The trouble is that people do not know that Baha'u'llah has radically changed reality. Throughout history, people saw the enemy as another group of people and saw 'winning' and 'peace' in terms of the destruction and conquering of that people. So one group of people would go to war with another and one side or the other would indeed conquer and win. This appears to be the paradigm on which the Israelis, anyway, are operating. They see Hezbollah as the enemy and want to destroy it and see that outcome as the way that they will win and achieve peace. But Baha'u'llah tells us that he has submerged all in the ocean of oneness. This rules out the kind of thinking the Israelis are indulging in. It's an old way of thinking that worked in previous dispensations, but will not work today. There are new rules at play and, no matter how much money, men and munitions they put into their project, they will not achieve their goal.

This is one principle the Baha'is are familiar with. We know from the history of the Faith that martyrs produce believers. If the tree is cut down, it will sprout again from the roots. We talk about how the blood of the martyrs waters the tree of the cause and leads to its growth. This principle doesn't just apply to our faith; it applies in other contexts as well. When people in Lebanon see people dying around them, they will join the ranks of Hezbollah to fight back. They'll be drawn in, not driven away. The idea that Hezbollah is a finite group of people who can be crushed is nonsense. Hezbollah is a sea of feeling that resides in hearts, and when one heart is eliminated another comes to take its place. When the Americans went into Iraq, I said that Saddam Husayn was like a big oak tree. If you have ever walked under a large oak tree you will have noticed that the ground is full of seeds. If you cut the tree down, a forest of seeds will grow. And that is what has happened in Iraq. Now the 'enemy' is everywhere and out of control.

This idea that we can go in, guns blazing, and destroy the enemy is no longer a solution to our problems. All it does is draw us into a self-created hell without end. Today, I found this quote from Baha'u'llah that described it perfectly: "Guard thyself, lest darkness spread its veils over thee, and fold thee away from His light." (Summons of the Lord of Hosts, page 56, paragraph 106) The sacrifices we willingly make for what we perceive to be an achievable end—and as we are sucked in, we make ever greater sacrifices and convince ourselves that the goal is in sight—are the punishments of the Fire that are promised to us if we disregard the commands of God.

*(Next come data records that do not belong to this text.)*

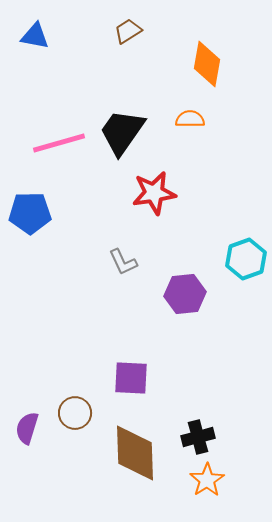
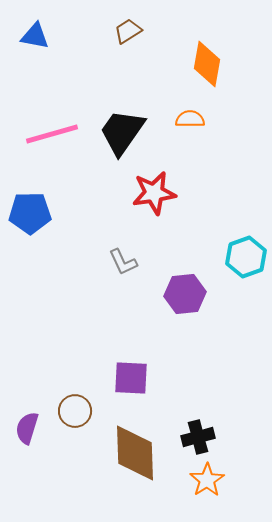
pink line: moved 7 px left, 9 px up
cyan hexagon: moved 2 px up
brown circle: moved 2 px up
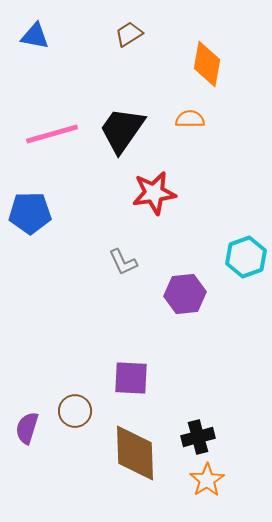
brown trapezoid: moved 1 px right, 3 px down
black trapezoid: moved 2 px up
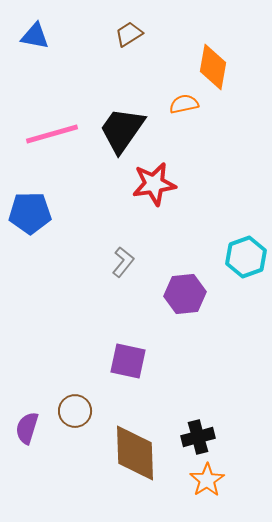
orange diamond: moved 6 px right, 3 px down
orange semicircle: moved 6 px left, 15 px up; rotated 12 degrees counterclockwise
red star: moved 9 px up
gray L-shape: rotated 116 degrees counterclockwise
purple square: moved 3 px left, 17 px up; rotated 9 degrees clockwise
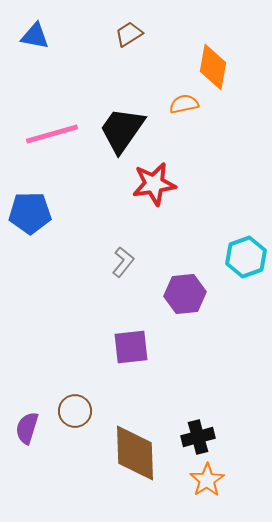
purple square: moved 3 px right, 14 px up; rotated 18 degrees counterclockwise
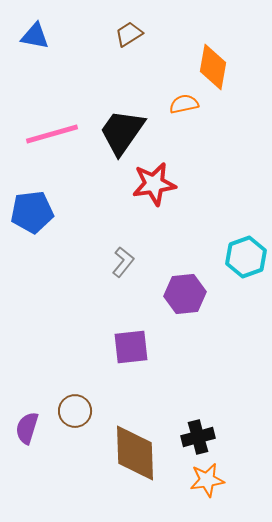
black trapezoid: moved 2 px down
blue pentagon: moved 2 px right, 1 px up; rotated 6 degrees counterclockwise
orange star: rotated 24 degrees clockwise
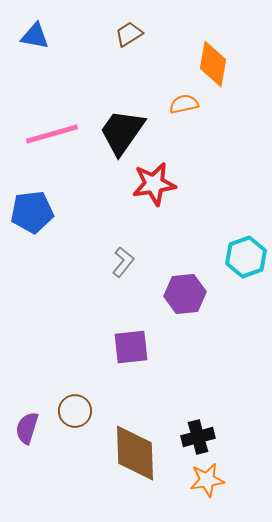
orange diamond: moved 3 px up
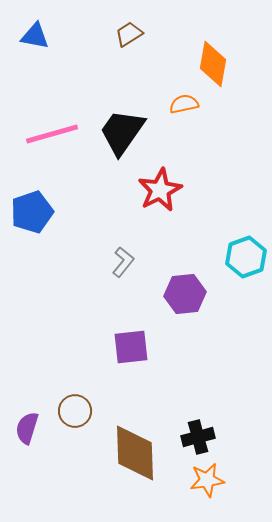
red star: moved 6 px right, 6 px down; rotated 18 degrees counterclockwise
blue pentagon: rotated 12 degrees counterclockwise
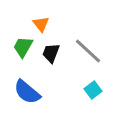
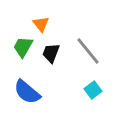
gray line: rotated 8 degrees clockwise
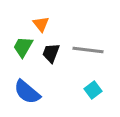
gray line: moved 1 px up; rotated 44 degrees counterclockwise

And although the parties in this conflict don't know it, the commands of God for this Day have been given to us by Baha'u'llah, who tells us that all are submerged in a sea of oneness and that to act like the beasts of the field is unworthy of men. In this day, to resort to war to solve differences is barbarism. Instead, we are to avoid conflict and treat our enemies as friends. At the very least, this involves recognising and protecting their human rights—as Amnesty International repeatedly reminds us to do. Like Baha'u'llah with the woman who threw the stone at him, we need to recognise and respect the humanity of those who do not show such consideration to us.

But for both sides of this conflict, such an understanding would require an inner transformation that only God could accomplish. For either party to draw back and adopt a position of inner peace, respect, forgiveness and humility seems impossible. This is at once their choice and their judgement.